Please quote only the lines that start at the one with "middle dip: (173, 261)" and go on to the last line of the data, both ends kept.

─── DATA SECTION

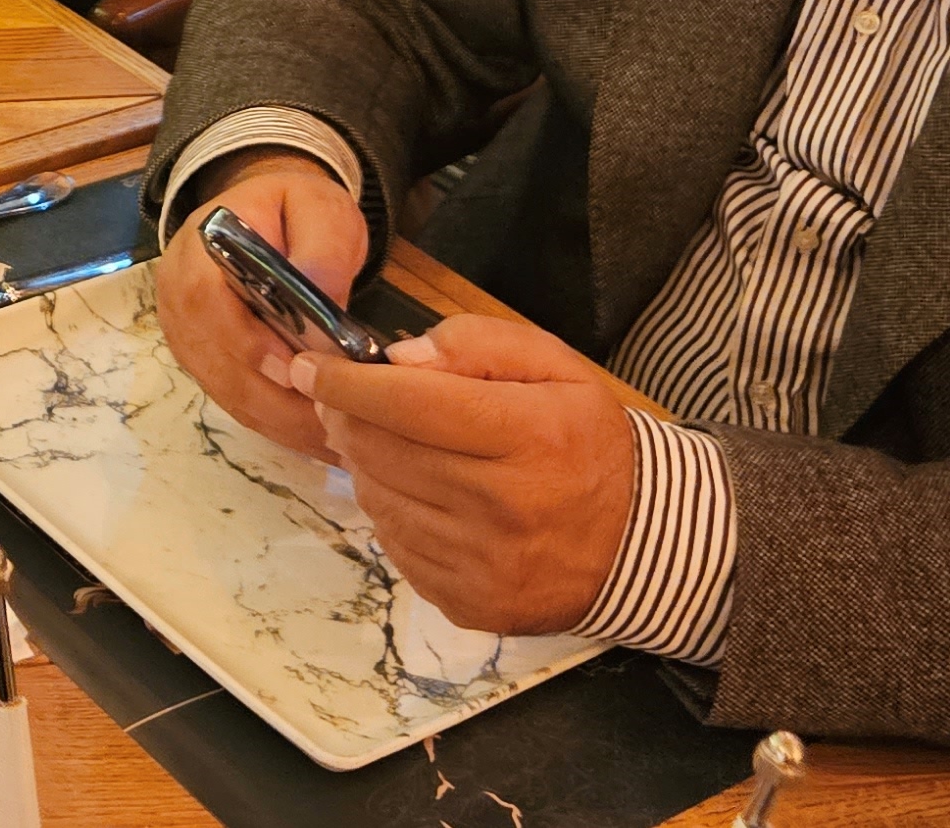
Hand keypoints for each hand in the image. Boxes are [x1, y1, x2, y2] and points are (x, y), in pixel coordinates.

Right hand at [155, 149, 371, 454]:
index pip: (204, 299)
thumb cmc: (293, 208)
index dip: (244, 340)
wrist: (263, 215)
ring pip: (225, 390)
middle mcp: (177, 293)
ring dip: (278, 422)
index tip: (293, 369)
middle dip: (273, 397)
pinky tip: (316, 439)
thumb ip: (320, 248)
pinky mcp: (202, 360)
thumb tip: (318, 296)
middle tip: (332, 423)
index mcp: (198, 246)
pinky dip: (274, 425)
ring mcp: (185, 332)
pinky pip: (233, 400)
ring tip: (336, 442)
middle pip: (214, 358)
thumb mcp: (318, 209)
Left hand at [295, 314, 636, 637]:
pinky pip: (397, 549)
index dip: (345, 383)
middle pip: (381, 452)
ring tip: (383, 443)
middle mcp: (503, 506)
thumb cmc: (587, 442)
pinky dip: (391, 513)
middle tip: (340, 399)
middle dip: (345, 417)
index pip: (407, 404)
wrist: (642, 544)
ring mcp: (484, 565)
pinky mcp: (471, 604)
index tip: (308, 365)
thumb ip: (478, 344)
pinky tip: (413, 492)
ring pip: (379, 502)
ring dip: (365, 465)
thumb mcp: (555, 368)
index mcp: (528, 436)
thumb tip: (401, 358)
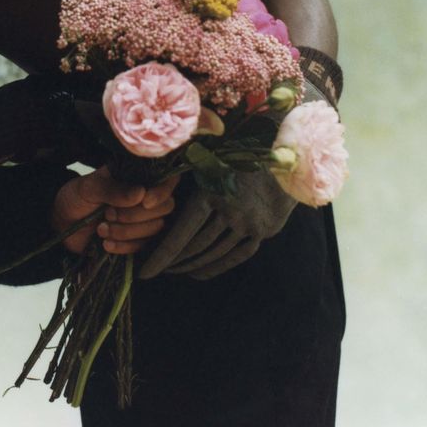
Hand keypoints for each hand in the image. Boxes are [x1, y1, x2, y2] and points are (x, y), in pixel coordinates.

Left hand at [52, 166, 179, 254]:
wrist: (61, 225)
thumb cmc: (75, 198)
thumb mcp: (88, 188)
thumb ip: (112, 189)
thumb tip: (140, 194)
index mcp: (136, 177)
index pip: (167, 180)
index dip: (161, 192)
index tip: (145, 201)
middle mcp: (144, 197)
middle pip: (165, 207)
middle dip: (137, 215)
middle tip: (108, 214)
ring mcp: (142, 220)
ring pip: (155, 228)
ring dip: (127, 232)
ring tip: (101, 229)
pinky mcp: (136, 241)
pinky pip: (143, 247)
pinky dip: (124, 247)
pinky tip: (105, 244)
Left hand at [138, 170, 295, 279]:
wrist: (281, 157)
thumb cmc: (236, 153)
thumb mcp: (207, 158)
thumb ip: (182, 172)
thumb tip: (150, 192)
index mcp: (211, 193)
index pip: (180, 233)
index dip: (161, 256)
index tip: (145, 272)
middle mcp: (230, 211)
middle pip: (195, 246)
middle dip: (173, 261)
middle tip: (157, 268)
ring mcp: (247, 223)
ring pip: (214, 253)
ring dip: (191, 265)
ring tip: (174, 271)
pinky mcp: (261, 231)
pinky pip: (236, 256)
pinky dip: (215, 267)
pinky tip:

──────

* OUTPUT BELOW:
middle dip: (173, 261)
middle tip: (157, 268)
ring mcp: (247, 223)
ring pip: (214, 253)
ring dip: (191, 265)
ring tip: (174, 271)
pinky mcp: (261, 231)
pinky pip: (236, 256)
pinky dip: (215, 267)
pinky tip:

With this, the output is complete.